Risk of and Corrections for Breast Asymmetry

Asymmetry is a common risk for anyone undergoing breast augmentation. The first thing you should do is consult with your surgeon to figure out what’s causing the asymmetry. In most cases, asymmetry is only temporary, but in rare instances it may be the result of a post-surgical complication.

Temporary Causes of Breast Implant Asymmetry

Residual swelling can last for a month or longer following breast augmentation. Once swelling has subsided, your breast implants will begin to settle into a more natural position. They may, however, settle at different rates, resulting in a difference in appearance. Your breasts will gradually settle over the course of 3-4 months, but it may take up to 8 months before your final results are realized. Usually a surgeon will wait 6 months to a year to determine if a revision is necessary.

Revision Surgery to Correct Breast Asymmetry

In some cases, breast asymmetry may be the result of a doctor or patient error. An unskilled or under-qualified surgeon could use improper techniques or even insert a poor choice of size for implants for your body.

In cases where asymmetry persists, revision surgery may be necessary to correct asymmetry or improve implant placement. Breast revision surgery should always be performed by a highly specialized surgeon. Revision surgery requires a lot of experience and skill to maximize predictability.

If you feel asymmetry is the result of doctor error, you may want to seek out the advice of a different plastic surgeon. Remember to always choose a board-certified plastic surgeon for cosmetic or reconstructive surgery.

Post-Surgical Complications that May Result in Breast Asymmetry

While minor asymmetries are common, anything significant may signify a post-surgical complication and should be reported to your surgeon.
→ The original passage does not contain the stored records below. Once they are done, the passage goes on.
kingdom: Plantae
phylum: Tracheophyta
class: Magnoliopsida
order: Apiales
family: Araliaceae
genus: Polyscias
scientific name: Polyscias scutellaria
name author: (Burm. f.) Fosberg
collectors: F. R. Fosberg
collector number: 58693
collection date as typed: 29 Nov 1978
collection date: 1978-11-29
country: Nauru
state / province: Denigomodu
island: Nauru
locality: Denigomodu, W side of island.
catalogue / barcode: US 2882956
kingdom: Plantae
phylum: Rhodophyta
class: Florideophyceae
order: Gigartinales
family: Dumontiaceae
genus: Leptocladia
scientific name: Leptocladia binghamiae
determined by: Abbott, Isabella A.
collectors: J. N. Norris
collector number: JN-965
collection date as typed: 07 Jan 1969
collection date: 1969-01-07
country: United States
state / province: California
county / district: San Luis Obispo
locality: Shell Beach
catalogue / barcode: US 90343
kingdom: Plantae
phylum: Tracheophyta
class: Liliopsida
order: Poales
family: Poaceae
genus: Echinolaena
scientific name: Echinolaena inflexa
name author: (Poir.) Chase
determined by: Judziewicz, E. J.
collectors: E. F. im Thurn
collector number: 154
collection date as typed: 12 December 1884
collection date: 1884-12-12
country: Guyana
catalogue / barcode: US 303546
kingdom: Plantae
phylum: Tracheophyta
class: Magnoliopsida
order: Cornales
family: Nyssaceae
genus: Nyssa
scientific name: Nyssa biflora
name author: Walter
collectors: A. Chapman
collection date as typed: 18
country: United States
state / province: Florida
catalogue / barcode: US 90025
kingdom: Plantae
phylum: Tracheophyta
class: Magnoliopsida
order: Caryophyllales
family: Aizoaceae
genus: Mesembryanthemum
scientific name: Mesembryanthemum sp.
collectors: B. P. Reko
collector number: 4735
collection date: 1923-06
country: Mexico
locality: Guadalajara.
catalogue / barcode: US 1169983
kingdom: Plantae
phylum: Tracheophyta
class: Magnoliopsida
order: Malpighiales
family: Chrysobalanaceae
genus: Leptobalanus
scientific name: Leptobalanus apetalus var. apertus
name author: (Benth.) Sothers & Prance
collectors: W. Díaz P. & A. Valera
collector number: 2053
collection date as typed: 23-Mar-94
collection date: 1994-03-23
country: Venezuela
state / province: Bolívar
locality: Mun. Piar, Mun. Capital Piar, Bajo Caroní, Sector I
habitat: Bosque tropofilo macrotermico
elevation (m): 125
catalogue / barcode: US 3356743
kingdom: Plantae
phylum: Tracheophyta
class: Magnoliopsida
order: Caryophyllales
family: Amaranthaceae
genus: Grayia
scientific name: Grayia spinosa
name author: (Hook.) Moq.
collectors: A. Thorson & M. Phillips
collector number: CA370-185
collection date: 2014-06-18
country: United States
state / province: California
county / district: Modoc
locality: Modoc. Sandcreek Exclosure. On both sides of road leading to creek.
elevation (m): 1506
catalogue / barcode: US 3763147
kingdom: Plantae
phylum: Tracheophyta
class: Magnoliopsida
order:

Some of these causes of asymmetry include:

Seroma – A seroma is a pocket of watery, yellow-colored fluid collection that may appear after breast augmentation. Seromas are usually a minor complication – more of an annoyance than anything else. Small seromas will often resolve without intervention. Larger ones will need to be drained using a needle and syringe, under local anesthesia. The best way to reduce your risk of developing seromas is to carefully follow your surgeon’s post-surgical care instructions.

Hematoma – A hematoma is a pooling of blood that can accumulate around the breast implant after surgery. In some cases, hematomas resolve without any surgical intervention. Other times, they may require surgical drainage. The overall risk of developing a hematoma is lower than 2 %. To minimize your risk, avoid taking blooding thinning medications such as aspirin at least 2 weeks prior to breast augmentation. You should also avoid doing too much physical activity.